------ Data for this task ------

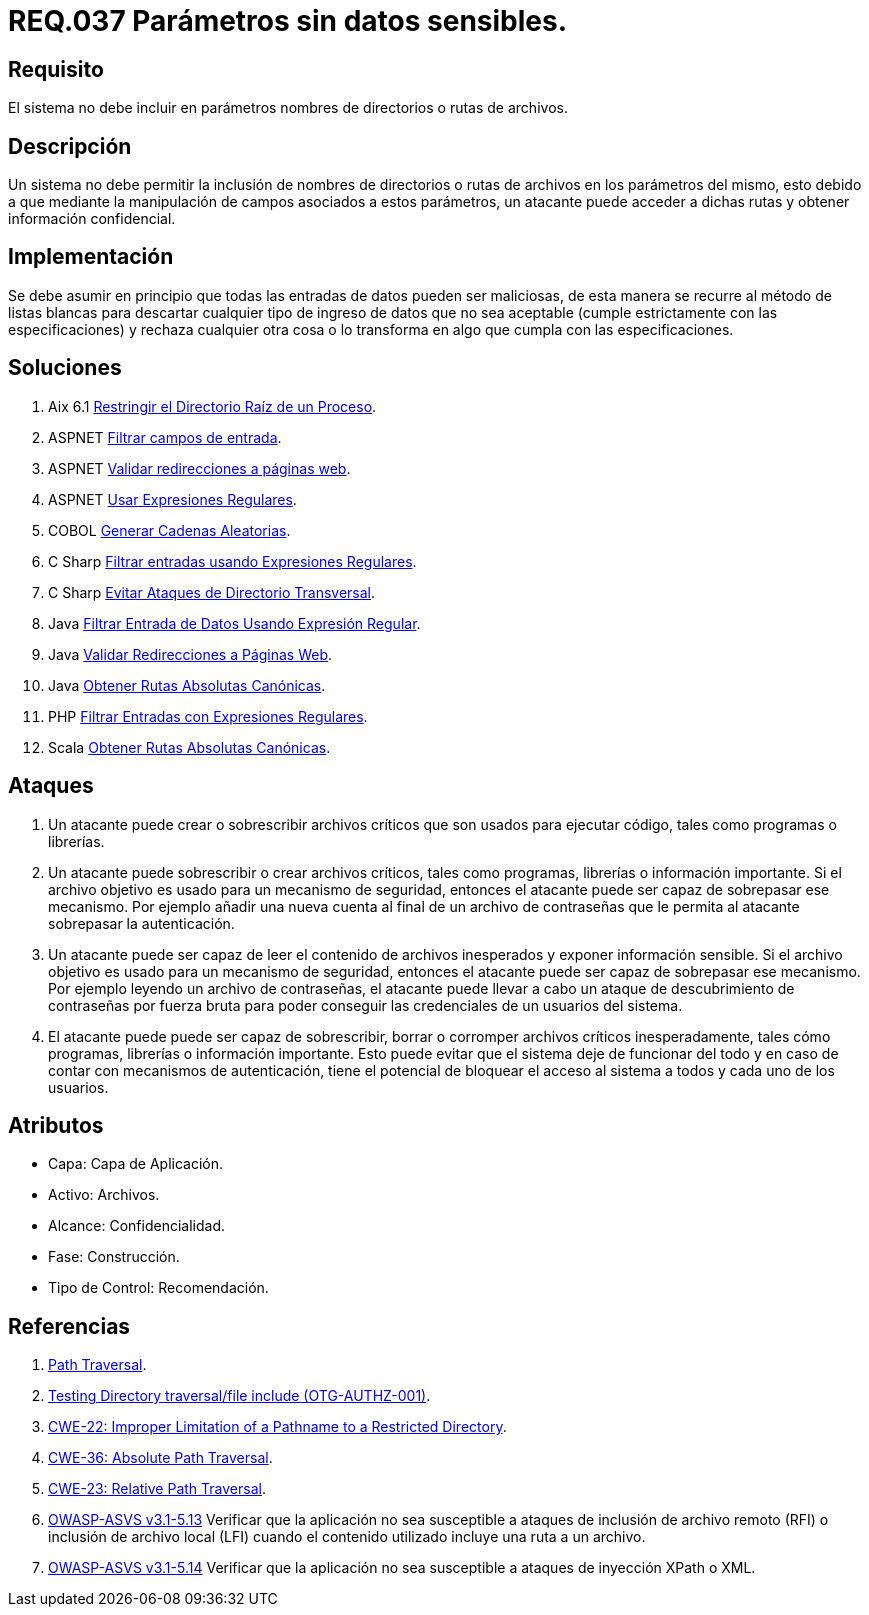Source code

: :slug: rules/037/
:category: rules
:description: En el presente documento se detallan los requerimientos de seguridad relacionados al manejo de archivos dentro de la organización. En este requerimiento se establece la importancia de definir parámetros que no contengan información sensible, como nombres de directorios o rutas.
:keywords: Requerimiento, Seguridad, Archivos, Parámetros, Rutas, Directorios.
:rules: yes

= REQ.037 Parámetros sin datos sensibles.

== Requisito

El sistema no debe incluir en parámetros
nombres de directorios o rutas de archivos.

== Descripción

Un sistema no debe permitir la inclusión de nombres de directorios
o rutas de archivos en los parámetros del mismo,
esto debido a que mediante la manipulación de campos
asociados a estos parámetros,
un atacante puede acceder a dichas rutas
y obtener información confidencial.

== Implementación

Se debe asumir en principio
que todas las entradas de datos pueden ser maliciosas,
de esta manera se recurre al método de listas blancas
para descartar cualquier tipo de ingreso de datos
que no sea aceptable (cumple estrictamente con las especificaciones)
y rechaza cualquier otra cosa
o lo transforma en algo que cumpla con las especificaciones.

== Soluciones

. +Aix 6.1+ link:../../defends/aix/restringir-rootdir-proceso/[Restringir el Directorio Raíz de un Proceso].
. +ASPNET+ link:../../defends/aspnet/filtrar-campos-entrada/[Filtrar campos de entrada].
. +ASPNET+ link:../../defends/aspnet/validar-redirecciones//[Validar redirecciones a páginas web].
. +ASPNET+ link:../../defends/aspnet/usar-regex/[Usar Expresiones Regulares].
. +COBOL+ link:../../defends/cobol/generar-cadenas-aleatorias/[Generar Cadenas Aleatorias].
. +C Sharp+ link:../../defends/csharp/filtrar-entradas-regex/[Filtrar entradas usando Expresiones Regulares].
. +C Sharp+ link:../../defends/csharp/evitar-direct-transversal/[Evitar Ataques de Directorio Transversal].
. +Java+ link:../../defends/java/filtrar-entrada-datos-regex/[Filtrar Entrada de Datos Usando Expresión Regular].
. +Java+ link:../../defends/java/validar-redirecciones/[Validar Redirecciones a Páginas Web].
. +Java+ link:../../defends/java/obtener-rutas-canon/[Obtener Rutas Absolutas Canónicas].
. +PHP+ link:../../defends/php/filtrar-entradas-regex/[Filtrar Entradas con Expresiones Regulares].
. +Scala+ link:../../defends/scala/obtener-rutas-canon/[Obtener Rutas Absolutas Canónicas].

== Ataques

. Un atacante puede crear
o sobrescribir archivos críticos
que son usados para ejecutar código,
tales como programas o librerías.

. Un atacante puede sobrescribir
o crear archivos críticos,
tales como programas, librerías o información importante.
Si el archivo objetivo
es usado para un mecanismo de seguridad,
entonces el atacante puede ser capaz de sobrepasar ese mecanismo.
Por ejemplo añadir una nueva cuenta
al final de un archivo de contraseñas
que le permita al atacante sobrepasar la autenticación.

. Un atacante puede ser capaz
de leer el contenido de archivos inesperados
y exponer información sensible.
Si el archivo objetivo
es usado para un mecanismo de seguridad,
entonces el atacante puede ser capaz de sobrepasar ese mecanismo.
Por ejemplo leyendo un archivo de contraseñas,
el atacante puede llevar a cabo
un ataque de descubrimiento de contraseñas por fuerza bruta
para poder conseguir las credenciales de un usuarios del sistema.

. El atacante puede puede ser capaz de sobrescribir, borrar
o corromper archivos críticos inesperadamente,
tales cómo programas, librerías o información importante.
Esto puede evitar que el sistema deje de funcionar del todo
y en caso de contar con mecanismos de autenticación,
tiene el potencial de bloquear el acceso al sistema a todos
y cada uno de los usuarios.

== Atributos

* Capa: Capa de Aplicación.
* Activo: Archivos.
* Alcance: Confidencialidad.
* Fase: Construcción.
* Tipo de Control: Recomendación.

== Referencias

. [[r1]] link:https://www.owasp.org/index.php/Path_Traversal[Path Traversal].
. [[r2]] link:https://www.owasp.org/index.php/Testing_Directory_traversal/file_include_(OTG-AUTHZ-001)[Testing Directory traversal/file include (OTG-AUTHZ-001)].
. [[r3]] link:https://cwe.mitre.org/data/definitions/22.html[CWE-22: Improper Limitation of a Pathname to a Restricted Directory].
. [[r4]] link:https://cwe.mitre.org/data/definitions/36.html[CWE-36: Absolute Path Traversal].
. [[r5]] link:https://cwe.mitre.org/data/definitions/23.html[CWE-23: Relative Path Traversal].
. [[r6]] link:https://www.owasp.org/index.php/ASVS_V5_Input_validation_and_output_encoding[+OWASP-ASVS v3.1-5.13+]
Verificar que la aplicación no sea susceptible
a ataques de inclusión de archivo remoto (RFI)
o inclusión de archivo local (LFI)
cuando el contenido utilizado incluye una ruta a un archivo.
. [[r7]] link:https://www.owasp.org/index.php/ASVS_V5_Input_validation_and_output_encoding[+OWASP-ASVS v3.1-5.14+]
Verificar que la aplicación no sea susceptible
a ataques de inyección XPath o XML.
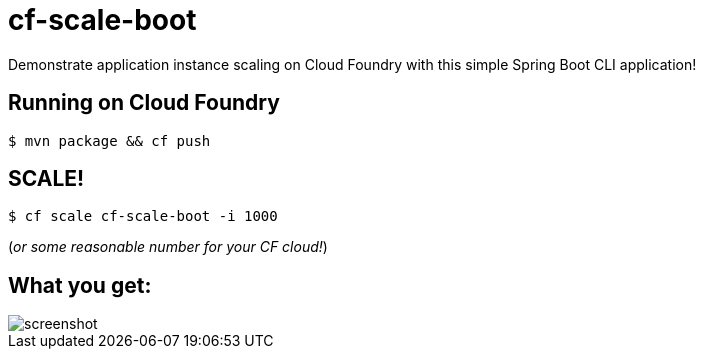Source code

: = cf-scale-boot

Demonstrate application instance scaling on Cloud Foundry with this simple Spring Boot CLI application!

== Running on Cloud Foundry

----
$ mvn package && cf push
----

== SCALE!

----
$ cf scale cf-scale-boot -i 1000
----

(_or some reasonable number for your CF cloud!_)

== What you get:

image::docs/screenshot.png[]
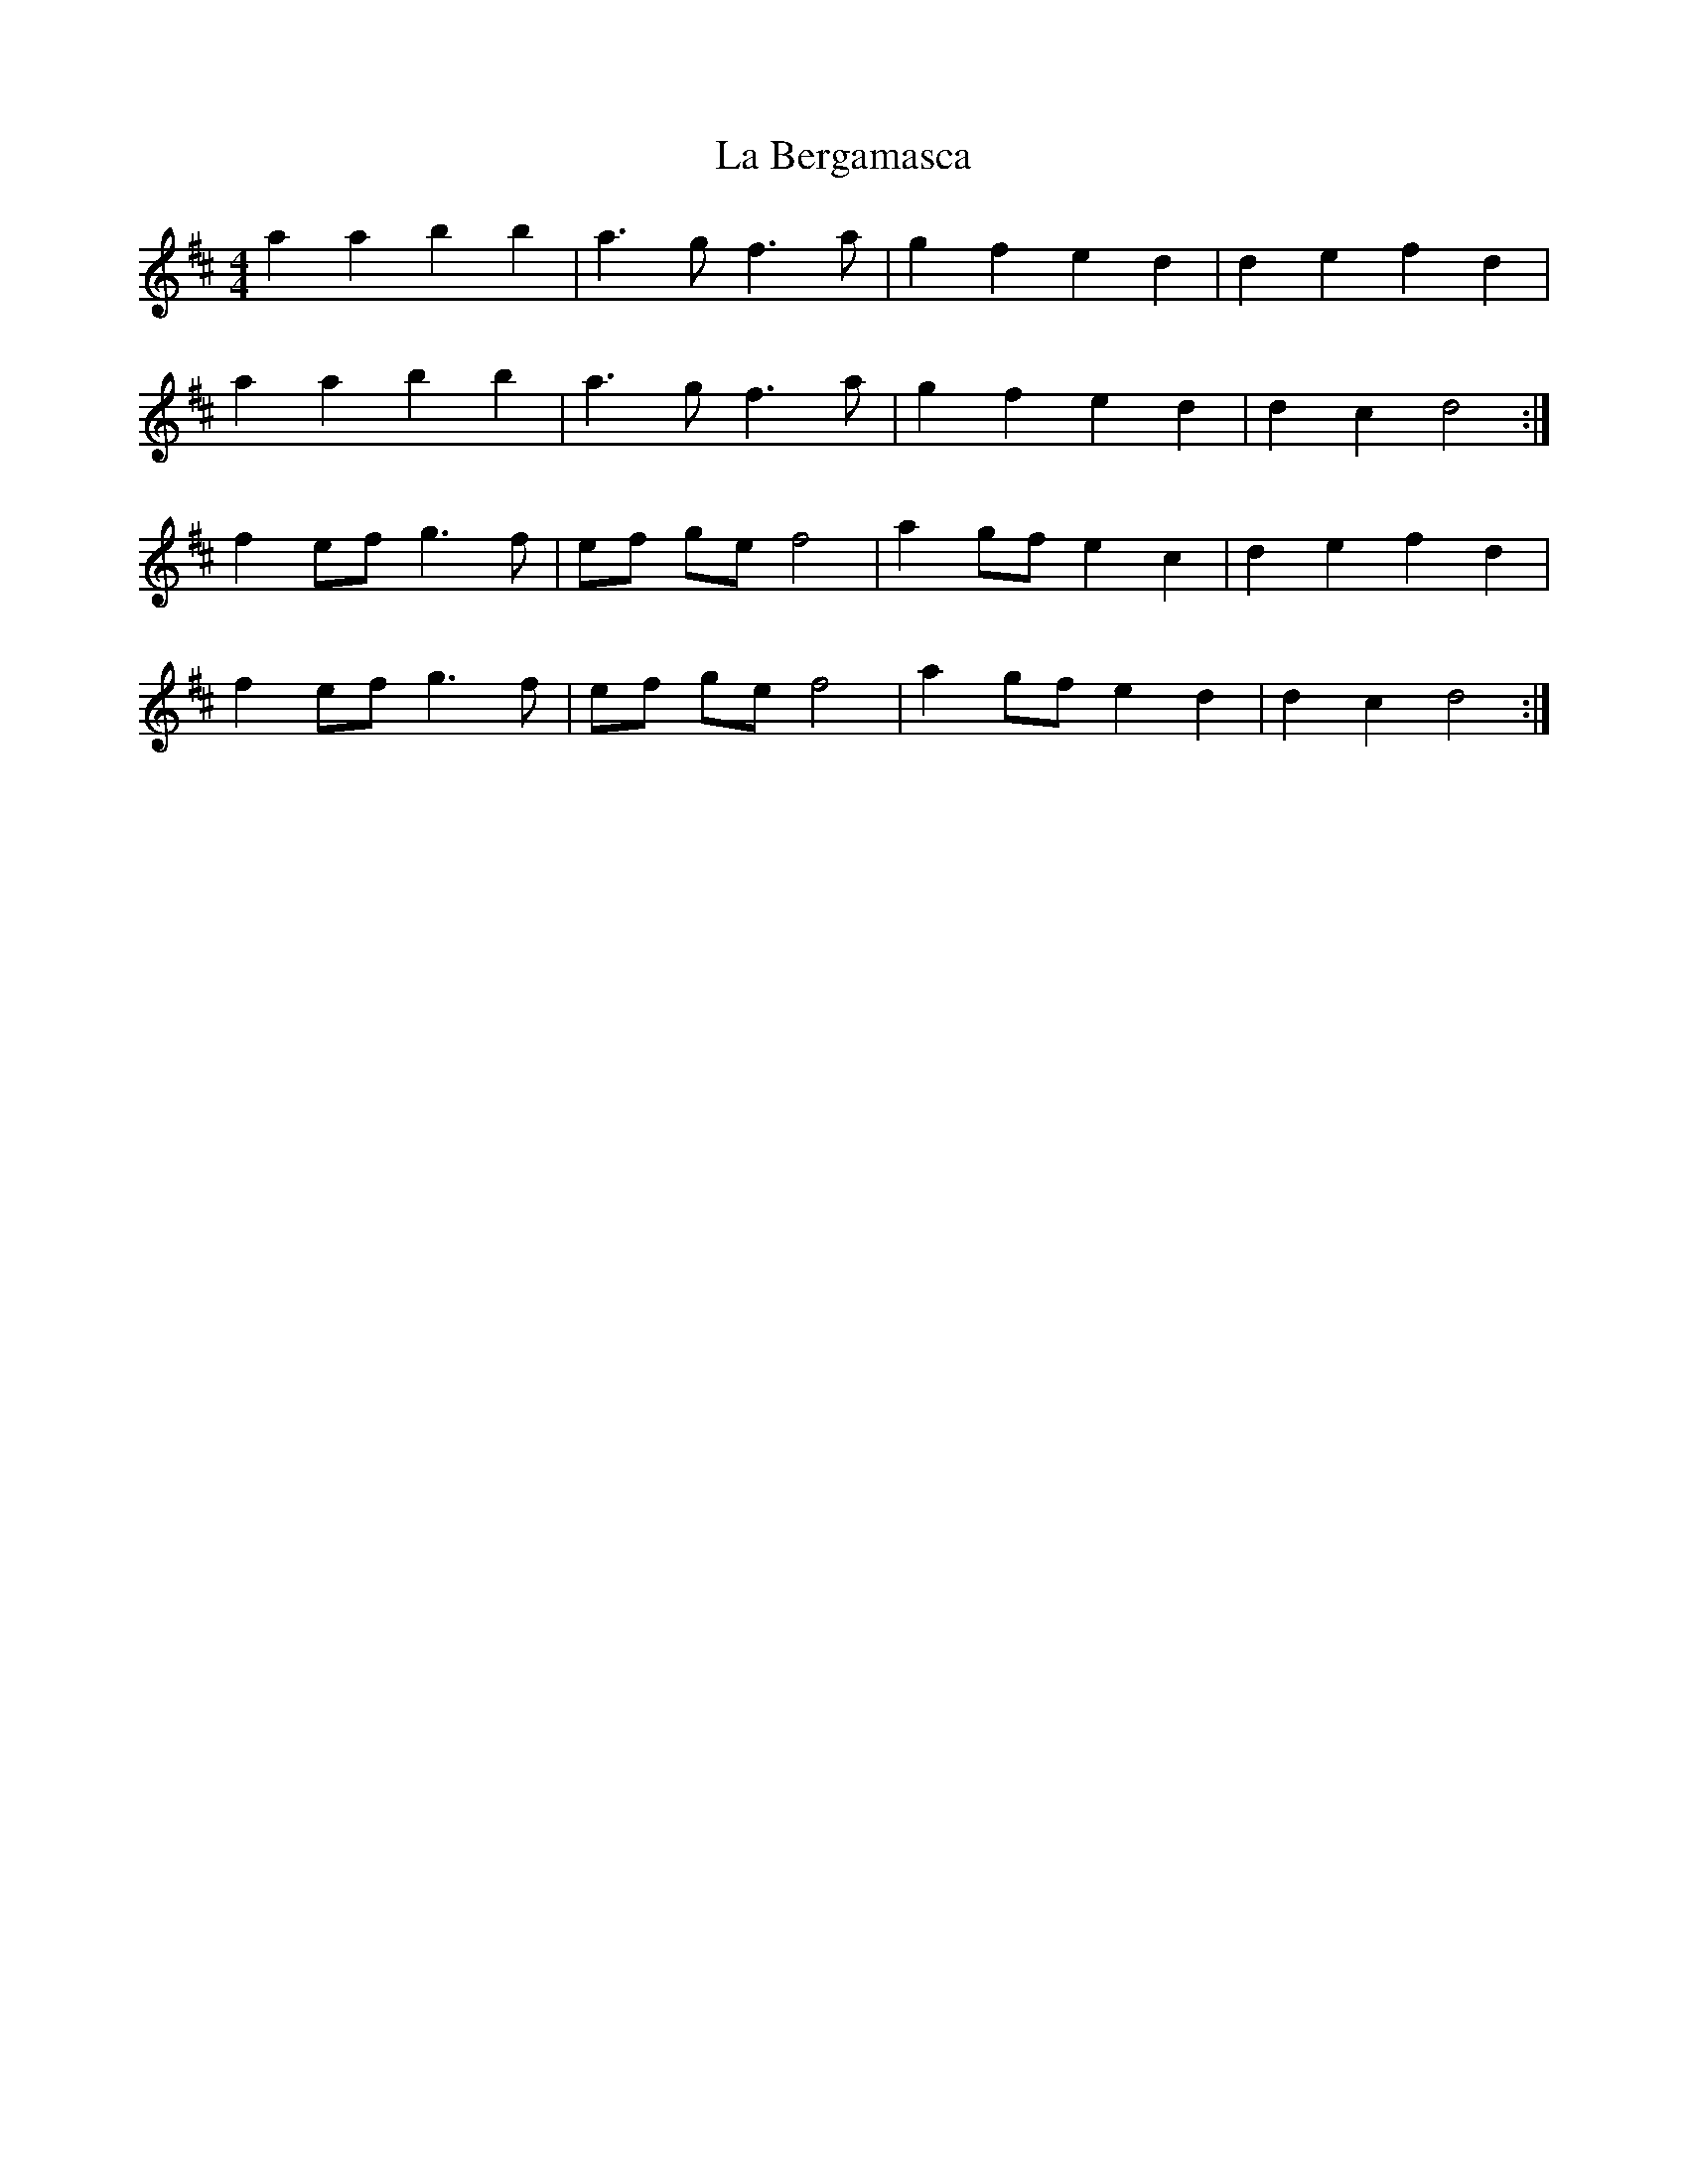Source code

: X: 22192
T: La Bergamasca
R: barndance
M: 4/4
K: Dmajor
a2 a2 b2 b2|a3 g f3 a|g2 f2 e2 d2|d2 e2 f2 d2|
a2 a2 b2 b2|a3 g f3 a|g2 f2 e2 d2|d2 c2 d4:|
f2 ef g3 f|ef ge f4|a2 gf e2 c2|d2 e2 f2 d2|
f2 ef g3 f|ef ge f4|a2 gf e2 d2|d2 c2 d4:|

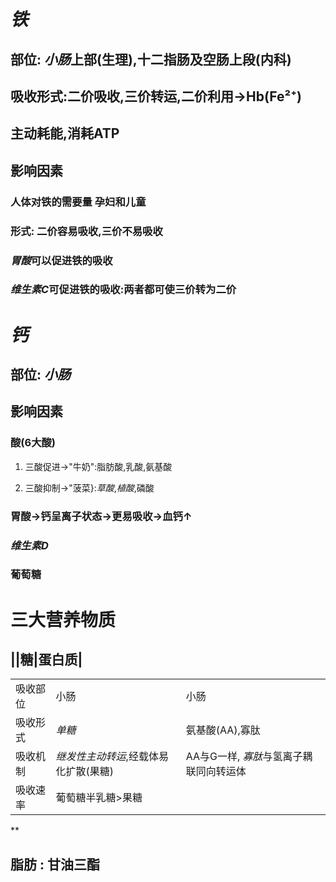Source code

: * [[铁]]
** 部位: [[小肠]]上部(生理),十二指肠及空肠上段(内科)
** 吸收形式:二价吸收,三价转运,二价利用→Hb(Fe²⁺)
:PROPERTIES:
:id: 61fcce09-e7ff-42eb-b428-3dcdbc2be6da
:END:
** 主动耗能,消耗ATP
** 影响因素
*** 人体对铁的需要量 孕妇和儿童
*** 形式: 二价容易吸收,三价不易吸收
*** [[胃酸]]可以促进铁的吸收
*** [[维生素C]]可促进铁的吸收:两者都可使三价转为二价
* [[钙]]
** 部位: [[小肠]]
** 影响因素
*** 酸(6大酸)
**** 三酸促进→"牛奶":脂肪酸,乳酸,氨基酸
**** 三酸抑制→"菠菜}:[[草酸]],[[植酸]],磷酸
*** 胃酸→钙呈离子状态→更易吸收→血钙↑
*** [[维生素D]]
*** 葡萄糖
* 三大营养物质
** ||糖|蛋白质|
|---|
|吸收部位|小肠|小肠|
|吸收形式|[[单糖]]|氨基酸(AA),寡肽|
|吸收机制|[[继发性主动转运]],经载体易化扩散(果糖)|AA与G一样, [[寡肽]]与氢离子耦联同向转运体|
|吸收速率|葡萄糖半乳糖>果糖||
**
** 脂肪 : 甘油三酯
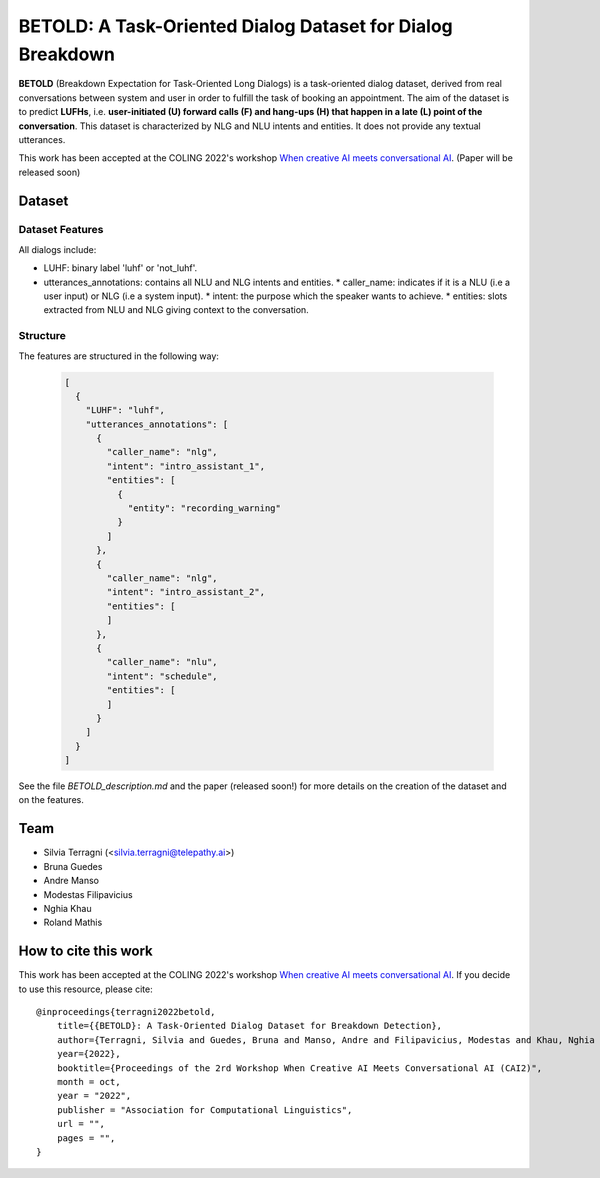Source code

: ============================================================
BETOLD: A Task-Oriented Dialog Dataset for Dialog Breakdown
============================================================

.. image:: https://img.shields.io/github/license/telepathylabsai/BETOLD_dataset
   :alt: GitHub

**BETOLD** (Breakdown Expectation for Task-Oriented Long Dialogs) is a
task-oriented dialog dataset, derived from real conversations between system
and user in order to fulfill the task of booking an appointment.
The aim of the dataset is to predict **LUFHs**, i.e. **user-initiated (U) forward calls (F)
and hang-ups (H) that happen in a late (L) point of the conversation**.
This dataset is characterized by NLG and NLU intents and entities.
It does not provide any textual utterances.

This work has been accepted at the COLING 2022's
workshop `When creative AI meets conversational AI <https://sites.google.com/view/cai-workshop-2022>`_.
(Paper will be released soon)


******************
Dataset
******************

Dataset Features
==================

All dialogs include:

* LUHF: binary label 'luhf' or 'not_luhf'.
* utterances_annotations: contains all NLU and NLG intents and entities.
  * caller_name: indicates if it is a NLU (i.e a user input) or NLG (i.e a system input).
  * intent: the purpose which the speaker wants to achieve.
  * entities: slots extracted from NLU and NLG giving context to the conversation.


Structure
==================

The features are structured in the following way:

 .. code-block:: bash

  [
    {
      "LUHF": "luhf",
      "utterances_annotations": [
        {
          "caller_name": "nlg",
          "intent": "intro_assistant_1",
          "entities": [
            {
              "entity": "recording_warning"
            }
          ]
        },
        {
          "caller_name": "nlg",
          "intent": "intro_assistant_2",
          "entities": [
          ]
        },
        {
          "caller_name": "nlu",
          "intent": "schedule",
          "entities": [
          ]
        }
      ]
    }
  ]


See the file `BETOLD_description.md` and the paper (released soon!) for more details on the creation of the dataset and on the features.

******************
Team
******************

- Silvia Terragni (<silvia.terragni@telepathy.ai>)
- Bruna Guedes
- Andre Manso
- Modestas Filipavicius
- Nghia Khau
- Roland Mathis​


***********************
How to cite this work
***********************
This work has been accepted at the COLING 2022's workshop `When creative AI meets conversational AI <https://sites.google.com/view/cai-workshop-2022>`_.
If you decide to use this resource, please cite:

::

    @inproceedings{terragni2022betold,
        title={{BETOLD}: A Task-Oriented Dialog Dataset for Breakdown Detection},
        author={Terragni, Silvia and Guedes, Bruna and Manso, Andre and Filipavicius, Modestas and Khau, Nghia and Mathis​, Roland},
        year={2022},
        booktitle={Proceedings of the 2rd Workshop When Creative AI Meets Conversational AI (CAI2)",
        month = oct,
        year = "2022",
        publisher = "Association for Computational Linguistics",
        url = "",
        pages = "",
    }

------

Problem to solve
Go through the data, and copy each line in which the word "Mathis" appears.

The completed task
- Roland Mathis​
        author={Terragni, Silvia and Guedes, Bruna and Manso, Andre and Filipavicius, Modestas and Khau, Nghia and Mathis​, Roland},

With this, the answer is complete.